Community leaders from across Texas are calling on state lawmakers to put more funding into pre-Kindergarten programming.
The group Texans Care for Children along with United Way of Texas, the Texas Association of Business, Pastors for Texas Children, Texas Education Grantmakers Advocacy Consortium, Children's Defense Fund-Texas, Children at Risk, Commit Partnership, Mission: Readiness, Texas Association for the Education of Young Children and the KDK-Harman Foundation gathered at the Capitol on Thursday.
They're concerned because the pre-K grant program the state started back in 2015 isn't fully funded in this session's budget bills. According to Texans Care for Children, it will cost $236 million to find the program for the next two years.
The proposed Senate version of the budget includes $65 million for pre-K programs listed as "public-private partnerships" and the House version doesn't put any additional money toward pre-K outside of the standard formula for funding schools.

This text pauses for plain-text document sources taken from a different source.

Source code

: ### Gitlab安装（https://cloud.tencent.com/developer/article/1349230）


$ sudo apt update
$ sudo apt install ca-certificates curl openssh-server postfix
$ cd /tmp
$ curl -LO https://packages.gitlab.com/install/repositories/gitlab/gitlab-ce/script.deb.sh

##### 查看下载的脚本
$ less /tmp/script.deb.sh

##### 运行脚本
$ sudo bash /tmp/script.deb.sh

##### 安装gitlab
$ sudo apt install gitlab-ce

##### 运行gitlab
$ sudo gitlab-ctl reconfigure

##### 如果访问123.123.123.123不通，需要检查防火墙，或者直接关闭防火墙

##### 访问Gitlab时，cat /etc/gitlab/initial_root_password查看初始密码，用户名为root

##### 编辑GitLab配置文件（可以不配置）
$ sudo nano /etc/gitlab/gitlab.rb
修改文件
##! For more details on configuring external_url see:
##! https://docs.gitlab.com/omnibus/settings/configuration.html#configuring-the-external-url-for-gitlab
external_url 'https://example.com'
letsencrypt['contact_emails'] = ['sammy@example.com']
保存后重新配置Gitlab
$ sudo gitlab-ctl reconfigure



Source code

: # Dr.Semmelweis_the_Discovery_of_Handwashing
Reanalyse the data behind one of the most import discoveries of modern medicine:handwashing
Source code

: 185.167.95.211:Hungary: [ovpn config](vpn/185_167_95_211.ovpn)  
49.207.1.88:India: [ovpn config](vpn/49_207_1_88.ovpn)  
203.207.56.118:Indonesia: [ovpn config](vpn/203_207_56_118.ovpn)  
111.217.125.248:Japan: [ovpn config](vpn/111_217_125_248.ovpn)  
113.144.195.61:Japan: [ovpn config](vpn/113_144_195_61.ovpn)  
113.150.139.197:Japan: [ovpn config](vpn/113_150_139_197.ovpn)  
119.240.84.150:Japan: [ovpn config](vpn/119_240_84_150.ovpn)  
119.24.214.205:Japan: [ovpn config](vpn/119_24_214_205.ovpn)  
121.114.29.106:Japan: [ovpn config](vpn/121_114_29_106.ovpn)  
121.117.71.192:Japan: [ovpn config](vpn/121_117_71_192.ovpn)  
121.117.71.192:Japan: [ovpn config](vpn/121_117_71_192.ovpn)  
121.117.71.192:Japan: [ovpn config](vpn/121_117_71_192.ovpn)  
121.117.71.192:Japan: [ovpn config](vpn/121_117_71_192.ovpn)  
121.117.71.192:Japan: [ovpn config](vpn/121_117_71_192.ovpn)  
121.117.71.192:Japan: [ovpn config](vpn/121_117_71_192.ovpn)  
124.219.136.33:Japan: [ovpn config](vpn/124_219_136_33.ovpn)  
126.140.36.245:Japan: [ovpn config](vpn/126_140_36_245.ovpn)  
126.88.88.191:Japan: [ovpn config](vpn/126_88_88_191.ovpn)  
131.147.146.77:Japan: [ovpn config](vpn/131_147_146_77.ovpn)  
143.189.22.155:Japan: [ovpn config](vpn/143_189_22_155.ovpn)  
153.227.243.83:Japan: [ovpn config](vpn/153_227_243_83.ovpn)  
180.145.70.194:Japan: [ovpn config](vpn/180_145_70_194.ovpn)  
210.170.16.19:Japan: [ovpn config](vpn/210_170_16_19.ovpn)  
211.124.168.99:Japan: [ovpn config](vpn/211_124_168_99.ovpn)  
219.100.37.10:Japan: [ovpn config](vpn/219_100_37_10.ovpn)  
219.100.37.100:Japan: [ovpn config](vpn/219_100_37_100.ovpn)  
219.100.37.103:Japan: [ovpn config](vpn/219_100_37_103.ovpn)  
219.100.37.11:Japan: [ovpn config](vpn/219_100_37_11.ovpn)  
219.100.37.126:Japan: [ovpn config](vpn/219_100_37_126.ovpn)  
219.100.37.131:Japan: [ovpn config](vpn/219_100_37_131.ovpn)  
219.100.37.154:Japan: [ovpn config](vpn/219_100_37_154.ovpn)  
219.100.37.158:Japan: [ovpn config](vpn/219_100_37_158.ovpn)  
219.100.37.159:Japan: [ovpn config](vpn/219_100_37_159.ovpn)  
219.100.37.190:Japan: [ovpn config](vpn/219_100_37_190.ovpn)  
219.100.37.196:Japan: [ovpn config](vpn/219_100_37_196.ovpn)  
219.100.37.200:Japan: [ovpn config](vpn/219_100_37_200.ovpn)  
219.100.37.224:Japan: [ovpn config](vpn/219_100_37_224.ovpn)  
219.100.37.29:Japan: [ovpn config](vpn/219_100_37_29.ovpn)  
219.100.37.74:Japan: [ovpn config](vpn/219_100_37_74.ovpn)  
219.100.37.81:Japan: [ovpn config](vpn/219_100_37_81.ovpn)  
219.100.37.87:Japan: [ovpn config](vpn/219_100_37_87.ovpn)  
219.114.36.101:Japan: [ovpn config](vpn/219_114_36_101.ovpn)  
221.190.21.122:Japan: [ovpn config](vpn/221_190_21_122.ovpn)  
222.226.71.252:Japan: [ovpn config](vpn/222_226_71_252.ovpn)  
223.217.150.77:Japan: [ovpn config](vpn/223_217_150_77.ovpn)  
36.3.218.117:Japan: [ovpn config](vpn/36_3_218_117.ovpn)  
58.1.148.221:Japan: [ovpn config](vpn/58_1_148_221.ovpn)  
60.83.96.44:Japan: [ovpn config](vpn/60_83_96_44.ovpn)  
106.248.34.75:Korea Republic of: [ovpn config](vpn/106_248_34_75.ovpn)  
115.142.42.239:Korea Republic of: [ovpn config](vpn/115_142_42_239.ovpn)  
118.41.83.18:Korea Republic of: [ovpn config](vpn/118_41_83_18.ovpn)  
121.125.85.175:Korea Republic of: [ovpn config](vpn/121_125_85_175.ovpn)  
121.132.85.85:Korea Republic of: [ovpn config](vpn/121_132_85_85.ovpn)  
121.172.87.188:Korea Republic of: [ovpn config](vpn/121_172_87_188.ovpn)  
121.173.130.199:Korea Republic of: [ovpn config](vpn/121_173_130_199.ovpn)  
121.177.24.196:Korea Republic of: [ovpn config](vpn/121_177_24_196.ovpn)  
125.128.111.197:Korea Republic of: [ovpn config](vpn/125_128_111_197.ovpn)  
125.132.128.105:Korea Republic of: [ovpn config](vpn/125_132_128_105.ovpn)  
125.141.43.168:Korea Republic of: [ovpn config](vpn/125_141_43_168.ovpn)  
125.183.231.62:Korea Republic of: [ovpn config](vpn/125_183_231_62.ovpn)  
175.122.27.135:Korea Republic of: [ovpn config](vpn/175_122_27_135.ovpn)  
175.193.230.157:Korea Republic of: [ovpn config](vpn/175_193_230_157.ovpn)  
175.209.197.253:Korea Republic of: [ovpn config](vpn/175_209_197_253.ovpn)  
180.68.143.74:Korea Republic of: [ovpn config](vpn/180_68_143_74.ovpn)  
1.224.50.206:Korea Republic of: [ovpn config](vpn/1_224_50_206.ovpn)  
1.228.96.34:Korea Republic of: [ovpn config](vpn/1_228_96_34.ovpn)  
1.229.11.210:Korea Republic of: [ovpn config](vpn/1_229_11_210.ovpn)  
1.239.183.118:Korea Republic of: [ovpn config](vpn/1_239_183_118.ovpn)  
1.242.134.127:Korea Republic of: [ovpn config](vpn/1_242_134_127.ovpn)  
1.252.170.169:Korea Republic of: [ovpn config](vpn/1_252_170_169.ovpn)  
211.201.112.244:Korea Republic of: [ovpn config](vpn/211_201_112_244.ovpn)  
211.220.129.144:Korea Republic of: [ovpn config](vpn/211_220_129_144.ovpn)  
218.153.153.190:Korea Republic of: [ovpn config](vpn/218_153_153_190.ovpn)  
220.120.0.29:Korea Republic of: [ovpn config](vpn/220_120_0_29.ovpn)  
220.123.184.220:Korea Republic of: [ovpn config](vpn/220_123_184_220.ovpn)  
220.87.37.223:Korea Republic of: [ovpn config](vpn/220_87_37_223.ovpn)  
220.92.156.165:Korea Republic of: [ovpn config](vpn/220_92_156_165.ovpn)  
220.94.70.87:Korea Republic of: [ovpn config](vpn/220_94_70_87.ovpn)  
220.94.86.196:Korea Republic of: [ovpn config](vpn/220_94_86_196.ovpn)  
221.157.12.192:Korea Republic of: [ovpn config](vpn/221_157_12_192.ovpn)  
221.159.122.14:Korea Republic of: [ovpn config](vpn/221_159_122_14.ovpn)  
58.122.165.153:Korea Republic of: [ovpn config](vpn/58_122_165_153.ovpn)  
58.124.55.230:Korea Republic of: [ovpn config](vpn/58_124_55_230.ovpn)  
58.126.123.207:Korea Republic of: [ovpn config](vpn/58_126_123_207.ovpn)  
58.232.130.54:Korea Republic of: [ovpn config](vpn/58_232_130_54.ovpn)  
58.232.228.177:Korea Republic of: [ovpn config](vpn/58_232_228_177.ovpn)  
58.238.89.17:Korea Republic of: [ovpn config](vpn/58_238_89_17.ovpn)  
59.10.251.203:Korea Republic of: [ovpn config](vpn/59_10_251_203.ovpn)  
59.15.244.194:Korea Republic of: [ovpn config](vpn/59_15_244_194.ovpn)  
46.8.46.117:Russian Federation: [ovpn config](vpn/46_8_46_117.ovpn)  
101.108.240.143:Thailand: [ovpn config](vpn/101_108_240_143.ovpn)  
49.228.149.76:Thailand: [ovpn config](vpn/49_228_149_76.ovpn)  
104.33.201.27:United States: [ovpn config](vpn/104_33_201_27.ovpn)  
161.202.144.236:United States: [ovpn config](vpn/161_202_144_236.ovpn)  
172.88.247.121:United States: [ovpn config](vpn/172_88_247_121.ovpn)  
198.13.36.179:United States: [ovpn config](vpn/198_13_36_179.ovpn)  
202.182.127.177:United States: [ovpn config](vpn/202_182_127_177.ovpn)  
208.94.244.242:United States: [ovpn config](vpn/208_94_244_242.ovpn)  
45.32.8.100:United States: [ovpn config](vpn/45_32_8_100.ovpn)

"We are all frustrated that the funding for high quality pre-K grant program was been taken out of the Senate budget and parked in the 'wish list budget' in article 11 on the House side," said Stephanie Rubin, CEO of Texans Care for Children. "But we're also cautiously optimistic because we know the support for high quality pre-K exists in both houses."
According to Texans Care for Children, 86 percent of pre-K students in the state are currently benefiting from the state's grant program. Experts say those 3- and 4-year-olds are more likely to attend college and they are less likely to drop out of school, become teen parents and commit a violent crime. University of Texas researchers found pre-K saved the state $142 million during the 2013-14 school year by reducing special education costs and preventing grade retentions.